Good communication between all staff members is vital both prior to and during CPA. CPCR cannot be performed effectively by one person. Well executed, effective, continuous chest compressions are the single most important thing nurses can do in the event of a CPA in order to maintain sufficient myocardial and cerebral perfusion vital for ROSC. These should be instigated quickly once the trachea is intubated. Care should be taken not to over ventilate the patient with the emphasis on lower ventilation rates and more frequent chest compressions than previously recommended. Nurses should ensure that once started, chest compressions are not discontinued for any reason until ROSC or the decision is made to terminate CPCR. In order to improve survival rates, future research should concentrate on veterinary CPCR in clinical settings rather than human medicine and animal models with particular attention to monitoring efficacy of CPCR, adherence to guidelines and staff training. More research on additional interventions to increase cardiac output during CPCR such as impedance threshold devices and interposed abdominal compressions in veterinary patients would also be of interest.

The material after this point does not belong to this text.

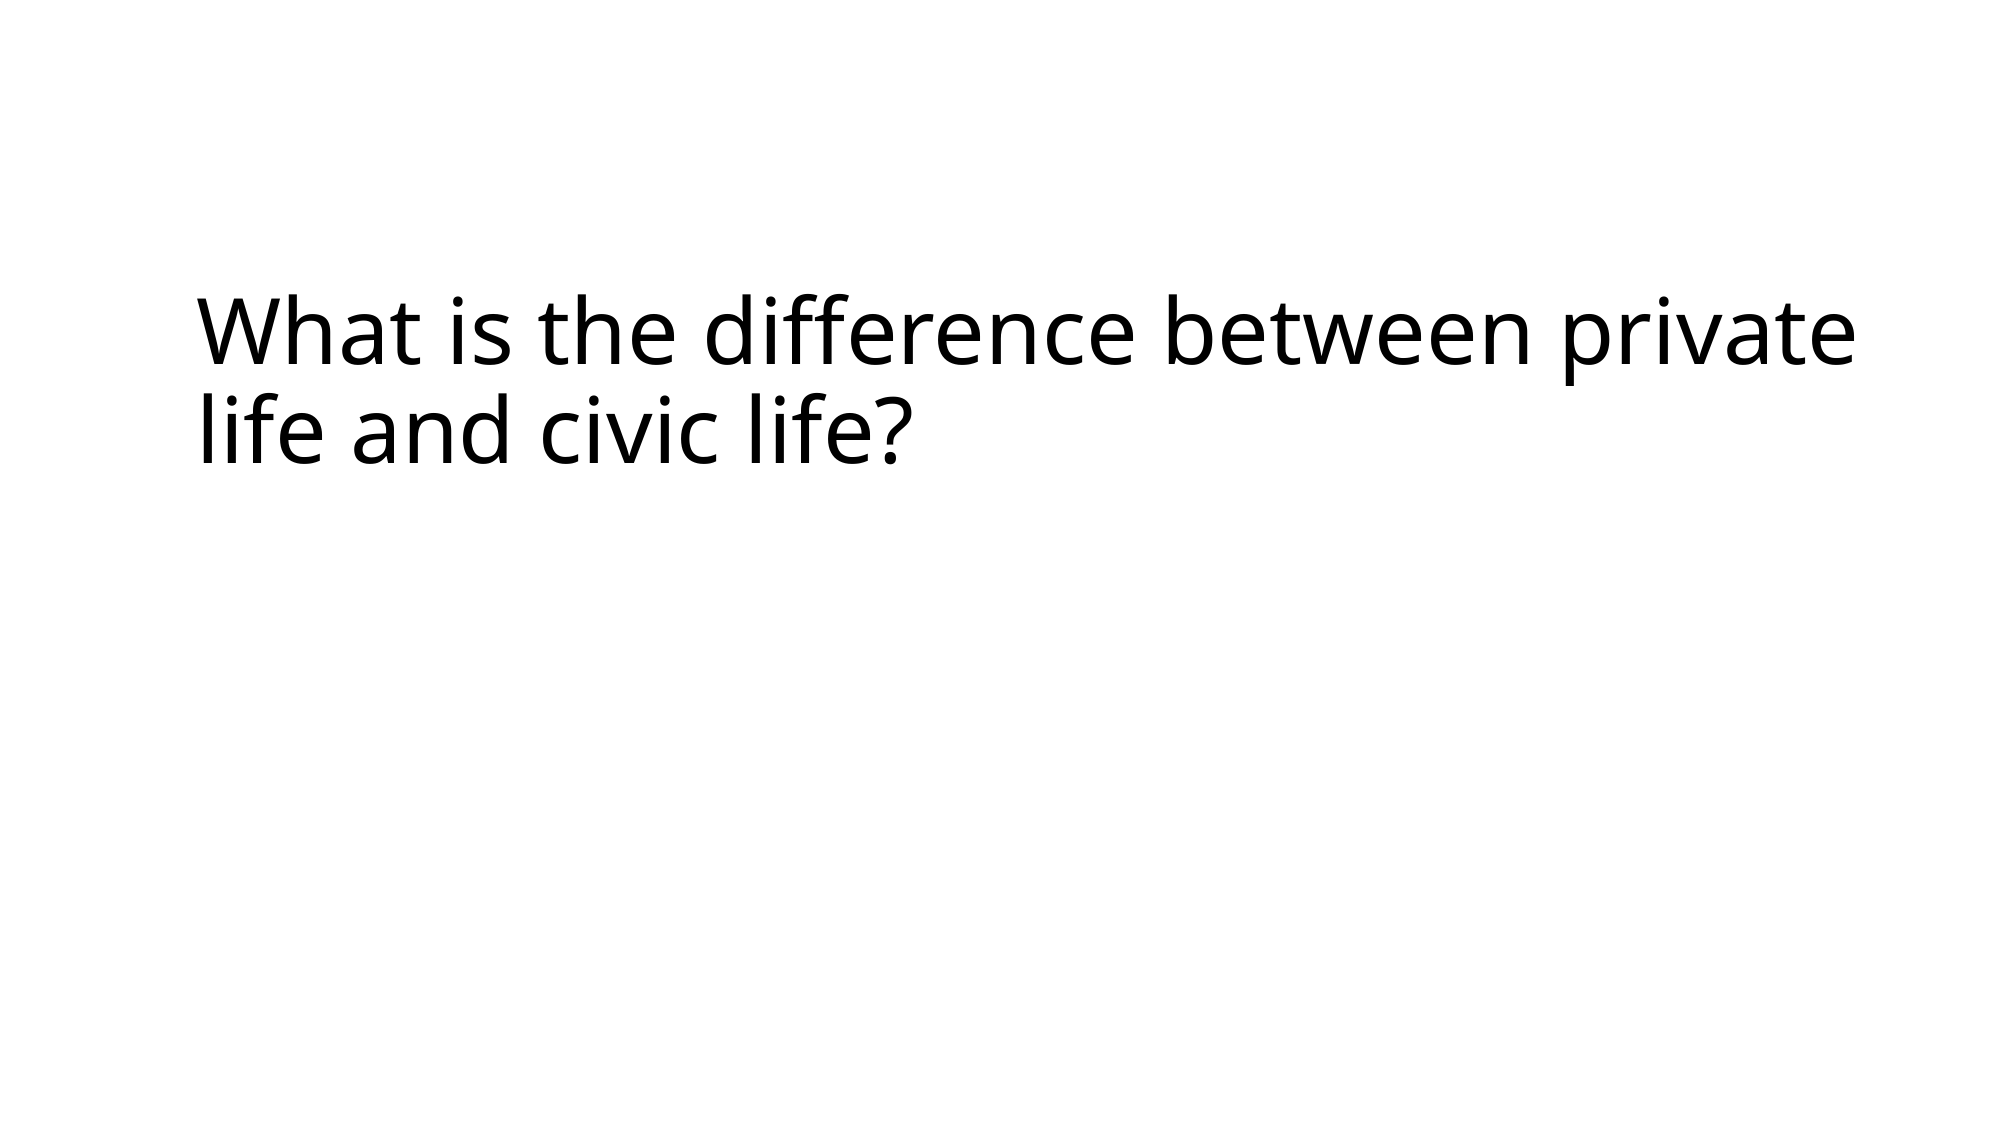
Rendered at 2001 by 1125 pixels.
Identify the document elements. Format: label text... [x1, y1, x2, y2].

title What is the difference between private life and civic life? [181, 275, 1907, 494]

Management of CPA does not end at ROSC. Many patients will require drug therapy and intensive nursing. A future article will discuss advanced life support.

Key Points

  • Cardiopulmonary cerebral resuscitation (CPCR) is a technique utilized to reverse cardiopulmonary arrest (CPA).
  • Rapid recognition of CPA and prompt initiation of CPCR is crucial for a successful outcome.
  • The basic steps of basic life support should be remembered with the ‘airway, breathing, circulation’ (ABC) mnemonic and are the most important part of CPCR.
  • Nurses should ensure essential emergency equipment is accessible, clean and well stocked at all times.
  • Senior nurses should ensure their staff are up to date with current recommendations and run practical training drills to rehearse emergency situations.